PROBLEM DESCRIPTION → List every line of the items below that contains the string "Platform", treating uppercase and lowercase as different.
*** DATA FOR THIS EXERCISE ***
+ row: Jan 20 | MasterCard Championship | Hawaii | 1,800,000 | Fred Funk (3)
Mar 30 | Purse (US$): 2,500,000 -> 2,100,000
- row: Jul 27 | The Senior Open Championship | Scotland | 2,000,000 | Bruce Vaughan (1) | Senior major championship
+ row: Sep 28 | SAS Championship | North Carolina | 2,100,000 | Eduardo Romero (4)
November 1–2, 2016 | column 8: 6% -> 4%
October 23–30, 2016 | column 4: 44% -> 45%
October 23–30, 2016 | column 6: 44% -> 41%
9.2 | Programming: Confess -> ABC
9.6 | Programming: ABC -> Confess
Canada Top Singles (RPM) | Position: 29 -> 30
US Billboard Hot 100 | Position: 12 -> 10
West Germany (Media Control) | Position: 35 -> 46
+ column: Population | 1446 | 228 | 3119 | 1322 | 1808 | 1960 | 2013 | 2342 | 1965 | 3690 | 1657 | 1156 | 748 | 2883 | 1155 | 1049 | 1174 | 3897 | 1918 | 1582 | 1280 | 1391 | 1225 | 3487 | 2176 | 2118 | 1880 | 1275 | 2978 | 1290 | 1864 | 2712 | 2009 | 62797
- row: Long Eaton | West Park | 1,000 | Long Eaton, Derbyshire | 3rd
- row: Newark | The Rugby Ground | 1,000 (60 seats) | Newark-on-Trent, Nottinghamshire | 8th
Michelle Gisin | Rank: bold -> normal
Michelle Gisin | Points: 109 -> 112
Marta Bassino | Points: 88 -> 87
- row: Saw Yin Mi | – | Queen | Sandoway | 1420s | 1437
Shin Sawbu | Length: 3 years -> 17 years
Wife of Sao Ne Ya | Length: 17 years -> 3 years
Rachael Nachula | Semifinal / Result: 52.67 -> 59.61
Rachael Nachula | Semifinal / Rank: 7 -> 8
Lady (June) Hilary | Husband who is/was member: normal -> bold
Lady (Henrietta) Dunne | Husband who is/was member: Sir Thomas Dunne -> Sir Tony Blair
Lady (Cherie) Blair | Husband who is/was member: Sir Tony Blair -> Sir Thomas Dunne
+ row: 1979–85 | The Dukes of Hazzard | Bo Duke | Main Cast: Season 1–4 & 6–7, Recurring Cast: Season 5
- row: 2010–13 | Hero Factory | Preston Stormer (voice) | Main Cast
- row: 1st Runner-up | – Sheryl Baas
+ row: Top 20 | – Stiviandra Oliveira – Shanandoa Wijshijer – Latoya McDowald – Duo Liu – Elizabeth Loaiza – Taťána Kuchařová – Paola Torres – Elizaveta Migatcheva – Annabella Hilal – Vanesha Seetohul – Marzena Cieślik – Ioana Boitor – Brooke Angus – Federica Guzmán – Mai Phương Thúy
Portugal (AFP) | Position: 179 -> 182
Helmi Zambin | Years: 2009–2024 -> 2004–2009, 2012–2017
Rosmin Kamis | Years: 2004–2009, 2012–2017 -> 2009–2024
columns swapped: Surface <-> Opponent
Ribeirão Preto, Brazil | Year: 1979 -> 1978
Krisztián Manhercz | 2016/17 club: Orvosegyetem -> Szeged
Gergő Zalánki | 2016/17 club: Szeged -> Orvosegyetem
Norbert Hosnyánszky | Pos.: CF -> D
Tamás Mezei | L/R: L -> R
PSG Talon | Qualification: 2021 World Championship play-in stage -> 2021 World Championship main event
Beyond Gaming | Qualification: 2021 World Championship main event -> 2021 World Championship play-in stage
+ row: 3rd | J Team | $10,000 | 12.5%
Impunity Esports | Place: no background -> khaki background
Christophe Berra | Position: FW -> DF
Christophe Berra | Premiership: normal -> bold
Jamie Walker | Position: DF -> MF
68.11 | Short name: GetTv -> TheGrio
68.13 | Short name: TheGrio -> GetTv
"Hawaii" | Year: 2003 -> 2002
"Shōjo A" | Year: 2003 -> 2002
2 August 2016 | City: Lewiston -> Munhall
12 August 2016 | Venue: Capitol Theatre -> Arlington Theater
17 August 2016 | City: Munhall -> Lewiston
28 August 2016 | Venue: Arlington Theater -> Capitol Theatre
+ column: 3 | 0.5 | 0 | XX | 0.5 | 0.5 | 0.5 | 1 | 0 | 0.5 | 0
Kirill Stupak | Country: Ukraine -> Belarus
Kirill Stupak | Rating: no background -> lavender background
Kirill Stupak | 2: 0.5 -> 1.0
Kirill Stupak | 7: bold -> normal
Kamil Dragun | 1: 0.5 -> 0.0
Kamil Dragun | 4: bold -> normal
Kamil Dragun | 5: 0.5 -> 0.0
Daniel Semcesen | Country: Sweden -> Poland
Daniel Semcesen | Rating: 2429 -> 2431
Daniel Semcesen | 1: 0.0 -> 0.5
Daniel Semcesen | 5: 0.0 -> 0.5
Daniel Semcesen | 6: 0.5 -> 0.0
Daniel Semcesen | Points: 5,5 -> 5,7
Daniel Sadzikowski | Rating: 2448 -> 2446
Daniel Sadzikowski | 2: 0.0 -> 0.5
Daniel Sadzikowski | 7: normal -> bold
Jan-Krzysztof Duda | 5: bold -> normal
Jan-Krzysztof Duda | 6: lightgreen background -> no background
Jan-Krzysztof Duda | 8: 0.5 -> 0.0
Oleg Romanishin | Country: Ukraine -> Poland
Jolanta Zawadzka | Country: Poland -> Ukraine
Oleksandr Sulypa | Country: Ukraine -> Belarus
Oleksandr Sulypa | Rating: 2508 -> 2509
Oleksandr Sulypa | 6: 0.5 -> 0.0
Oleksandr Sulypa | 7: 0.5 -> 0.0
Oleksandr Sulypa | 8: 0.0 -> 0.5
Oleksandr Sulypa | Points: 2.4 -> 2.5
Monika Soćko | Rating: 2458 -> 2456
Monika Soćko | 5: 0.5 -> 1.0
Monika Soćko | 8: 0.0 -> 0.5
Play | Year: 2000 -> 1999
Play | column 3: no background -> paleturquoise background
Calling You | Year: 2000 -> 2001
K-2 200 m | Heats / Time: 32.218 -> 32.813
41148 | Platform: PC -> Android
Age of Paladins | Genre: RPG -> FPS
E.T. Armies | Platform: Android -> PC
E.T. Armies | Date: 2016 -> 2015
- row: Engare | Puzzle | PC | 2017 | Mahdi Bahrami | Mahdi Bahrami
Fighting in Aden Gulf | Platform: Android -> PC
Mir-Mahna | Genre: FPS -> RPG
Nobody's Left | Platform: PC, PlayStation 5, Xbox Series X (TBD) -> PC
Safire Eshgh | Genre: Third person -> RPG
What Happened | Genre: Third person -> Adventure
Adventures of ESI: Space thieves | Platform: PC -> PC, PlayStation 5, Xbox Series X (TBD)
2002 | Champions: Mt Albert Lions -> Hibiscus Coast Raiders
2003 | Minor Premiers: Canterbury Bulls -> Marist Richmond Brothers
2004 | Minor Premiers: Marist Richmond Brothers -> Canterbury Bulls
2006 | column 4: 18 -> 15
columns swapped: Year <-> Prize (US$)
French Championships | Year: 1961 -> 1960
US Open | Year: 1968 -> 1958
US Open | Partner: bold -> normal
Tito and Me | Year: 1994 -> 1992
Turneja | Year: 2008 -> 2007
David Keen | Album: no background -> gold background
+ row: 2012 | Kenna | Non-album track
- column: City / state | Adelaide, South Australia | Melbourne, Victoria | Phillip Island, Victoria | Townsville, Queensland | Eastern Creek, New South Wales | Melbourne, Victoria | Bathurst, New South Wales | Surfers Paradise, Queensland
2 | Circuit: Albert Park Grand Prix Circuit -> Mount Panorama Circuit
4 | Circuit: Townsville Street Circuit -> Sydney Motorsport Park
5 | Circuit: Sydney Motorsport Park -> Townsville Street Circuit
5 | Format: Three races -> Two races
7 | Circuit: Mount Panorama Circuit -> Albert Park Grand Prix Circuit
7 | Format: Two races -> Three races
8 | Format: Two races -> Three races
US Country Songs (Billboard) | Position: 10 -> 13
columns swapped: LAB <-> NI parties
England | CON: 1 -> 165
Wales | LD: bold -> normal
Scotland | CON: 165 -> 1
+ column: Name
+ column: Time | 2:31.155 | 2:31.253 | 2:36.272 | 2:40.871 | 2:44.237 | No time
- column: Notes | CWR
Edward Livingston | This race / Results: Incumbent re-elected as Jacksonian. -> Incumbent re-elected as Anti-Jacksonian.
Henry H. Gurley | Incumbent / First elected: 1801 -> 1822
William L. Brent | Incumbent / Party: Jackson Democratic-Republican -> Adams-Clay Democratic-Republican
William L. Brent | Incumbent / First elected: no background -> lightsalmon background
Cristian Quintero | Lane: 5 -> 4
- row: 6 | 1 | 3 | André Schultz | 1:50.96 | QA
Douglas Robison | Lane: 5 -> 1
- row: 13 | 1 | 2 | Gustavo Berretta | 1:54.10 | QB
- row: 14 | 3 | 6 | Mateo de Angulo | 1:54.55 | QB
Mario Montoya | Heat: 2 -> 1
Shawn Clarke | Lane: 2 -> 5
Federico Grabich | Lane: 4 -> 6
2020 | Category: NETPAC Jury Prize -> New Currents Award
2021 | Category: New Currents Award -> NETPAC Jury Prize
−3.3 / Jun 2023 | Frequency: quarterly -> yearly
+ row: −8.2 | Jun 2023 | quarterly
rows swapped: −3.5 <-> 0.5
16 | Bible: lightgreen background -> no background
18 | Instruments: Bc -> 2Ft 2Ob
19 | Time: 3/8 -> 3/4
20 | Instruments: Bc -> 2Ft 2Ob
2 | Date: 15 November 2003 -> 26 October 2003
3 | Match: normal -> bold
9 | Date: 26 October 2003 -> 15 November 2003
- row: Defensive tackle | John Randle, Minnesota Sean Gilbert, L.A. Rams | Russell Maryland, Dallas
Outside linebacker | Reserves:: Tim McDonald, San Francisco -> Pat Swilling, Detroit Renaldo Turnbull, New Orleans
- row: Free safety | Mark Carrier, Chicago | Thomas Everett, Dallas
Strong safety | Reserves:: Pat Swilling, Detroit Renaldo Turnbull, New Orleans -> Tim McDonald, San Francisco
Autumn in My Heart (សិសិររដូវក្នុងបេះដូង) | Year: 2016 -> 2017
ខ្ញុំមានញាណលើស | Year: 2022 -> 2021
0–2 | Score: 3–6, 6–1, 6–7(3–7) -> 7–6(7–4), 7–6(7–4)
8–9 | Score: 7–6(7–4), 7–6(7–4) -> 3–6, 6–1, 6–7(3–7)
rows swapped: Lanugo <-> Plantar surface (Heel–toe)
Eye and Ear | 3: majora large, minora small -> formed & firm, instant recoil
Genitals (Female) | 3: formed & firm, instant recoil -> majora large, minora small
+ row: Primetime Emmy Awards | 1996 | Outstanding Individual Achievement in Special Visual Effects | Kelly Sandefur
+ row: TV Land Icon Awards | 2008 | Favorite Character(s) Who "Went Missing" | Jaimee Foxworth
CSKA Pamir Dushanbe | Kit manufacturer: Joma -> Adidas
***
COMPLETE ANSWER →
41148 | Platform: PC -> Android
E.T. Armies | Platform: Android -> PC
Fighting in Aden Gulf | Platform: Android -> PC
Nobody's Left | Platform: PC, PlayStation 5, Xbox Series X (TBD) -> PC
Adventures of ESI: Space thieves | Platform: PC -> PC, PlayStation 5, Xbox Series X (TBD)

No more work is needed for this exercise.